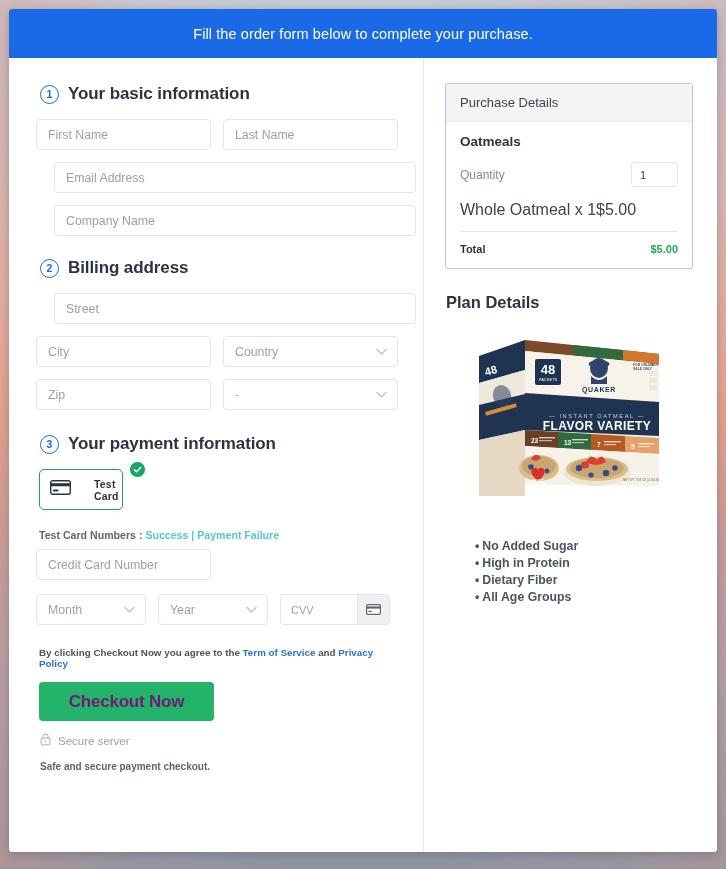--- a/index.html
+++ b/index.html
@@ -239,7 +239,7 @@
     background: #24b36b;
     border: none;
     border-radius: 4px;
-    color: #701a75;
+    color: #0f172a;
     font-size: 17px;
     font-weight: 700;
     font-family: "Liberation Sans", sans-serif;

- - - - -

What to work on:
Beginning at the line that holds "border: none;", write out word for word each line through the end of the records.

Task output:
     border: none;
     border-radius: 4px;
-    color: #701a75;
+    color: #0f172a;
     font-size: 17px;
     font-weight: 700;
     font-family: "Liberation Sans", sans-serif;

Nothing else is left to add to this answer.